▶ TEXT PROVIDED:

****

Warroora, or Warroora Station, is a pastoral lease that once operated as a sheep station and is now operating as a cattle station in the Gascoyne region of Western Australia.
The property offers eco friendly accommodation to tourists with visitors able to stay in the old homestead, shearers' quarters or camping near the beach.

==Location==
Situated on part of the Minilya-Exmouth Road, Warroora Station is located 18 km south east of Coral Bay and 177 km north of Carnarvon in the Gascoyne region. The Ningaloo Coast is adjacent to the property, which has approximately 50 km of ocean frontage. Ningaloo Station is situated to the north of Warroora, Minilya Station is found to the south east and Gnaraloo to the south.

==History==
Warroora was a part of Minilya Station during the time George Julius Brockman owned the property. The lands of Warroora saved Brockman's flocks on occasions when he shifted them to this coastal country. Brockman regarded the country highly as it was rich in milkbush that could support sheep in the driest season and required little water.

The property was purchased by Mr. H. G. Lefroy, who had recently sold Binthalya Station, from Donald N. McLeod in 1906, when it occupied an area of 280000 acre of virgin country. The schooner Rescue was scheduled to deliver fencing materials to the site early the next year. Lefroy bought 2,000 ewes from Brick House Station in 1907 to stock up Warroora, and by 1908, 84 bales of wool were produced.

****

▶ Collected data:
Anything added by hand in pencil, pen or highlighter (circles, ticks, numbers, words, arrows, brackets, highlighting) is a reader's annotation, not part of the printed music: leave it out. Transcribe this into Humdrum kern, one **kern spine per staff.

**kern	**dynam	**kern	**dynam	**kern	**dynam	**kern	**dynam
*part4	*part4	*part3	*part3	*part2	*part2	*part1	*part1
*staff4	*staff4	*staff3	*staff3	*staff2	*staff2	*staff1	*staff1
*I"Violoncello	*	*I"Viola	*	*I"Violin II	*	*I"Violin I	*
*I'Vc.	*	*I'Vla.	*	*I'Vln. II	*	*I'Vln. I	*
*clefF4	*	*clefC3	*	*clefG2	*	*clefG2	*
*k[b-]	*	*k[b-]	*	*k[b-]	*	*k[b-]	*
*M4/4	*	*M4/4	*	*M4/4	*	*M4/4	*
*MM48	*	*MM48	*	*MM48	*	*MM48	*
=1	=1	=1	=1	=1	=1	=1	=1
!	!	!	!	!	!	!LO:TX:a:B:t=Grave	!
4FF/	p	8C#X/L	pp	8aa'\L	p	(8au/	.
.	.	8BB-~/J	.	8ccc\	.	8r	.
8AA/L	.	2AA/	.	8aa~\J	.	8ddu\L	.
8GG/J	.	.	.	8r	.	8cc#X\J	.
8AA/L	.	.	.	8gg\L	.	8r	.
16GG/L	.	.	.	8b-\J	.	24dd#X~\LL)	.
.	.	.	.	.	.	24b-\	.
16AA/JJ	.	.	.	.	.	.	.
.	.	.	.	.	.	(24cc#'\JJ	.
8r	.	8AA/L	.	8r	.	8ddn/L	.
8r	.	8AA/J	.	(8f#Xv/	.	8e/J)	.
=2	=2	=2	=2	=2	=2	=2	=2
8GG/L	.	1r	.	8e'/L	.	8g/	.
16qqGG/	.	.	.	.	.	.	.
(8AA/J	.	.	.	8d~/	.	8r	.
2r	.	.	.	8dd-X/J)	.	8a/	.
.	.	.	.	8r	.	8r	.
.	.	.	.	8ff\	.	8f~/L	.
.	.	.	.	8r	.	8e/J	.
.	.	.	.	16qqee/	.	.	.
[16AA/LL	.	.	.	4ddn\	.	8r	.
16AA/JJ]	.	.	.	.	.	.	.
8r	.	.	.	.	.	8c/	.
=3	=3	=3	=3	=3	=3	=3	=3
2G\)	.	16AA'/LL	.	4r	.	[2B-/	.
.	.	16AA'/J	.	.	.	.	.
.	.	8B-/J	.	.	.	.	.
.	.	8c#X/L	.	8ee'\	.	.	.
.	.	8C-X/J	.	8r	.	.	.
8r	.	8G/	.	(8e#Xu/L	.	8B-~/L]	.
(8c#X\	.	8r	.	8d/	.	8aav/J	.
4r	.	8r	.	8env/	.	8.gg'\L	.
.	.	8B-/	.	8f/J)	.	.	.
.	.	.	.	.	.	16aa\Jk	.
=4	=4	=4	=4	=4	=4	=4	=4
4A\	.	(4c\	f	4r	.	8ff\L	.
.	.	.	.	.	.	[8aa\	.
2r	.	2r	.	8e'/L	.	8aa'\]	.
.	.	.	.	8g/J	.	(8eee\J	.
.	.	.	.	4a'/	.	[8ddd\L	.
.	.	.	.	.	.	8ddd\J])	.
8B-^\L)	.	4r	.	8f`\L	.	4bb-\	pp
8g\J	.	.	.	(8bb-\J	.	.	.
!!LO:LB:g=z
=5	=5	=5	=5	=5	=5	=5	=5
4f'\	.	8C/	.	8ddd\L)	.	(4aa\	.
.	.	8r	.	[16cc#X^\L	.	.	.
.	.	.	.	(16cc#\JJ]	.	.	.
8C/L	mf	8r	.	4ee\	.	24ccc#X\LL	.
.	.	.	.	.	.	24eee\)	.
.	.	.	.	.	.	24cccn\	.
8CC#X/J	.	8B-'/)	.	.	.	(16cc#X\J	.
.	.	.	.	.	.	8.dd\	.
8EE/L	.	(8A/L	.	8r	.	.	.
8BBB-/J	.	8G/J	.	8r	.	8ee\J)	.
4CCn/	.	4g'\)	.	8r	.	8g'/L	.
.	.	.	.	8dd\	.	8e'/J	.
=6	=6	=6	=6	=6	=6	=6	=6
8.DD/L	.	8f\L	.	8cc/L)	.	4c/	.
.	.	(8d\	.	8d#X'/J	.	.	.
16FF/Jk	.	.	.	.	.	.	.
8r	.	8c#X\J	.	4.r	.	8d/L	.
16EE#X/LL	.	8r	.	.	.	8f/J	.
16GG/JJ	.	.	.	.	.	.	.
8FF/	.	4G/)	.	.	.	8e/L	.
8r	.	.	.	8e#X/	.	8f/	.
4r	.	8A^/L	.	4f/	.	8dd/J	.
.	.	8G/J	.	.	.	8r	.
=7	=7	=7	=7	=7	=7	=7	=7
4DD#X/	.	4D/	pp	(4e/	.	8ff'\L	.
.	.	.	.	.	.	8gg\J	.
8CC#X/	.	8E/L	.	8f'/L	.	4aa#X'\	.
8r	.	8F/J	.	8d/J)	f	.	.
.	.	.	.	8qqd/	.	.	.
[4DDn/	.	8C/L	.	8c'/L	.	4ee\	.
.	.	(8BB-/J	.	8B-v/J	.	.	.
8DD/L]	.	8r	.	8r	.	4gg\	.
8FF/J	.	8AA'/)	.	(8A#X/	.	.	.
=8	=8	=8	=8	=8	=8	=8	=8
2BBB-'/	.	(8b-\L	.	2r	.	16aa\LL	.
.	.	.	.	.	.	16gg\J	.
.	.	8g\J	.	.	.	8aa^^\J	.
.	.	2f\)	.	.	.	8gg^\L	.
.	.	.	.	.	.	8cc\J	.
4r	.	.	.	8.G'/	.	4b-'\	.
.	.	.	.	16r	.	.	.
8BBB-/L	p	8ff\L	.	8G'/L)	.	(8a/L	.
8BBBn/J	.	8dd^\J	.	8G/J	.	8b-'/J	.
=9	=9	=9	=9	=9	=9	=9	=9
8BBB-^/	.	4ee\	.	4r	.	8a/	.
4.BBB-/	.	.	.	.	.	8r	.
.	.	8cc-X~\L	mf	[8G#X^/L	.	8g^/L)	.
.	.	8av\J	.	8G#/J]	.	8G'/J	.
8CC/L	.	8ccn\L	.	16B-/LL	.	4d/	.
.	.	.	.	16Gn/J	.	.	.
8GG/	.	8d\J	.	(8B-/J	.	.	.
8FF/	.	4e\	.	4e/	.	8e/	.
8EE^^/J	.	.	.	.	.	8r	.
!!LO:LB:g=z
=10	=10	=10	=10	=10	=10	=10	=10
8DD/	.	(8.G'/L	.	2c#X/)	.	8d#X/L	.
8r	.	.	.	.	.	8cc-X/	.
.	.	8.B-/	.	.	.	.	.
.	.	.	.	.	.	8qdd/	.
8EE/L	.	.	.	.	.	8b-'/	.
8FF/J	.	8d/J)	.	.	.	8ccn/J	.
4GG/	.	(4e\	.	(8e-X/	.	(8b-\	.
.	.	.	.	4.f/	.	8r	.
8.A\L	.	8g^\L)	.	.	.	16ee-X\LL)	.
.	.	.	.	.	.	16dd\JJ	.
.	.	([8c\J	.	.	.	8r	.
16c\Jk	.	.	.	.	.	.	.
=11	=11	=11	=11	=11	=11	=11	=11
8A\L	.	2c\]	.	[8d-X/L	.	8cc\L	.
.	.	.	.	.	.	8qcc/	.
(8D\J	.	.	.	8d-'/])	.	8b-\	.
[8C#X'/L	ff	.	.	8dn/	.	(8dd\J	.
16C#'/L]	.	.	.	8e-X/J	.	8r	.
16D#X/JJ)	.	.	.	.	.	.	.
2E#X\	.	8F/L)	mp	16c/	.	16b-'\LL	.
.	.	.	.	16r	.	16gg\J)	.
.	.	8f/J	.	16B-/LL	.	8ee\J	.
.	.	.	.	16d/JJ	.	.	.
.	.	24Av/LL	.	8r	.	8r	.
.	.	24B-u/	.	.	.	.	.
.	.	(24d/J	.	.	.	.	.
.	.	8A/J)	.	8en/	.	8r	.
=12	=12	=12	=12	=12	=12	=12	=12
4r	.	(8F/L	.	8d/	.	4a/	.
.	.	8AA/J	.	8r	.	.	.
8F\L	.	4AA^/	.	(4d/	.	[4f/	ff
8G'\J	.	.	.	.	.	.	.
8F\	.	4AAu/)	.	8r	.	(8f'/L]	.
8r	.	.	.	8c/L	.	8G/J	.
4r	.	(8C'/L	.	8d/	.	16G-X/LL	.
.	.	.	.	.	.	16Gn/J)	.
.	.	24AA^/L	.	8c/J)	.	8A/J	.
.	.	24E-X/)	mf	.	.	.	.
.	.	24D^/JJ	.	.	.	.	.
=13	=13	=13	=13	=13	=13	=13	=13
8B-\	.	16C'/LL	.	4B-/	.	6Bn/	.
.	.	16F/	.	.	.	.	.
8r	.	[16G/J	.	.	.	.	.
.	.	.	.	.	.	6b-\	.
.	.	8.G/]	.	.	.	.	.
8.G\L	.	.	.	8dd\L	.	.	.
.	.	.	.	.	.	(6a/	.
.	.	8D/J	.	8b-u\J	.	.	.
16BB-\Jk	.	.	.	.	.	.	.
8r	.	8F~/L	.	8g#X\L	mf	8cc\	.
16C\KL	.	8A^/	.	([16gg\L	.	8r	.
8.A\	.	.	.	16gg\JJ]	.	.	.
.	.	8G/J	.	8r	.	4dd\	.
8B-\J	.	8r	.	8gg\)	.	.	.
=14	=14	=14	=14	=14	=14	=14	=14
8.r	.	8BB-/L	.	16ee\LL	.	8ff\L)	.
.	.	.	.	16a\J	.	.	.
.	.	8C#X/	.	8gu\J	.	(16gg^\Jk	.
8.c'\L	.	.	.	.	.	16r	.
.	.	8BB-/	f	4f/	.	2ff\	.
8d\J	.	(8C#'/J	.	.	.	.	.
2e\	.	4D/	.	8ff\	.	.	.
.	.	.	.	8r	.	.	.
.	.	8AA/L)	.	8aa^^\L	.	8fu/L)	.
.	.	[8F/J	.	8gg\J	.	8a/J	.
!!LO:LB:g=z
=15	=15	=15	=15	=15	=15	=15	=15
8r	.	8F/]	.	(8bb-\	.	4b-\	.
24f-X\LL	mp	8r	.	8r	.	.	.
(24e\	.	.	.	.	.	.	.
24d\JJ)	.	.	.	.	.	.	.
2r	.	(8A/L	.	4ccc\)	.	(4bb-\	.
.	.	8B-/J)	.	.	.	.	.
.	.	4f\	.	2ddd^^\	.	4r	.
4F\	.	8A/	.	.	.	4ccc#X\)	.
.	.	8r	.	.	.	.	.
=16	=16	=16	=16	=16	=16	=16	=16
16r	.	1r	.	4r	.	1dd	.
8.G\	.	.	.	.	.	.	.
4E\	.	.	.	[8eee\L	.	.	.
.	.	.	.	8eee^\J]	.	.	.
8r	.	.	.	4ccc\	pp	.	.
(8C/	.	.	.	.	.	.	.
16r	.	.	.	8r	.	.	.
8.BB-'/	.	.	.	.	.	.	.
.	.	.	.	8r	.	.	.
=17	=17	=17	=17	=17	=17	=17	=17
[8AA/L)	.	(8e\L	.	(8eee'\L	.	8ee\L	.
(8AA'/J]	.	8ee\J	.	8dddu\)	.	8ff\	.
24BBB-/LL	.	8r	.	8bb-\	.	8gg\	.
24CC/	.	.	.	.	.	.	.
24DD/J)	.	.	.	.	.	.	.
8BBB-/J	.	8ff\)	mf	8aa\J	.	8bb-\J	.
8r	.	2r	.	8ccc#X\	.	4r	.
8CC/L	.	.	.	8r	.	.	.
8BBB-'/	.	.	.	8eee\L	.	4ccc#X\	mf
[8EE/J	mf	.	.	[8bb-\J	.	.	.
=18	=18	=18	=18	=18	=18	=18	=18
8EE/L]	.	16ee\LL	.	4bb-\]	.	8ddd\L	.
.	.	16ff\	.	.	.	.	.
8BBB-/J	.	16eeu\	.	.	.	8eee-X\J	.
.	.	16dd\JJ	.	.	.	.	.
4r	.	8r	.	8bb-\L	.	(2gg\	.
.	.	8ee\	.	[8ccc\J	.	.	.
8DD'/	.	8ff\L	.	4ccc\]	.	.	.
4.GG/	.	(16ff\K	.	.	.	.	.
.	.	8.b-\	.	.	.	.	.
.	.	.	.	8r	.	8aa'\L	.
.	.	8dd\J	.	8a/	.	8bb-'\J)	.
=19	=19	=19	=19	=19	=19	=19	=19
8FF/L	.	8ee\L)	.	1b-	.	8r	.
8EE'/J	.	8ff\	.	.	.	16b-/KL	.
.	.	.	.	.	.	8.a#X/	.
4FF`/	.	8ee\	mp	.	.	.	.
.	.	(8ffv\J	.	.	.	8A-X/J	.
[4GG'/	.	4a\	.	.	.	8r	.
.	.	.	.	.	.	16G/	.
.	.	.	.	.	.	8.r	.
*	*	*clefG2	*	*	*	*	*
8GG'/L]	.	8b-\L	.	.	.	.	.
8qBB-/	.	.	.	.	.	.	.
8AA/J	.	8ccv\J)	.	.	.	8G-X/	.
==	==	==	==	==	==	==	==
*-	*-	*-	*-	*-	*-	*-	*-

****

▶ PROBLEMS TO SOLVE:
**a)** Repeat the Warroora Station text from "Warroora, or Warroora" up to and including "to the south.".
**b)** According to the Warroora Station text, how many bales of wool did the property produce by 1908?
**c)** Pick up the text about Warroora Station after its last sentence and keep writing it.

▶ RESULTS OF THE TASKS:
**a)**
Warroora, or Warroora Station, is a pastoral lease that once operated as a sheep station and is now operating as a cattle station in the Gascoyne region of Western Australia.
The property offers eco friendly accommodation to tourists with visitors able to stay in the old homestead, shearers' quarters or camping near the beach.

==Location==
Situated on part of the Minilya-Exmouth Road, Warroora Station is located 18 km south east of Coral Bay and 177 km north of Carnarvon in the Gascoyne region. The Ningaloo Coast is adjacent to the property, which has approximately 50 km of ocean frontage. Ningaloo Station is situated to the north of Warroora, Minilya Station is found to the south east and Gnaraloo to the south.

**b)** 84 bales

**c)**
The property was sold by Lefroy in 1922 to Percy St. Barbe Ayliffe and H. R. Read. The property occupied an area of 271000 acre and was running a flock of 13,000 sheep. By 1925 the property had been divided into 11 paddocks and one bore had been sunk that was producing 1000000 impgal of water per day from a depth of 1780 ft, providing a water supply to seven of the paddocks.

By 1933 the property was carrying a flock of 23,000 sheep, including 5,000 lambs, and produced a total of 518 bales of wool.

The Horak family acquired Warroora in 1994 and have been living at and managing the property in a sustainable manner since that time.

A couple from Canberra drowned while holidaying at Warroora in 2013; the woman's body washed up shortly afterwards and the man's body washed up at Elle's beach a week later.

In 2015 the station owners had to renegotiate the lease agreement with the state government, including having the government excise sections of pastoral land along the world-heritage listed Ningaloo Coast from the property, for conservation and tourism ventures.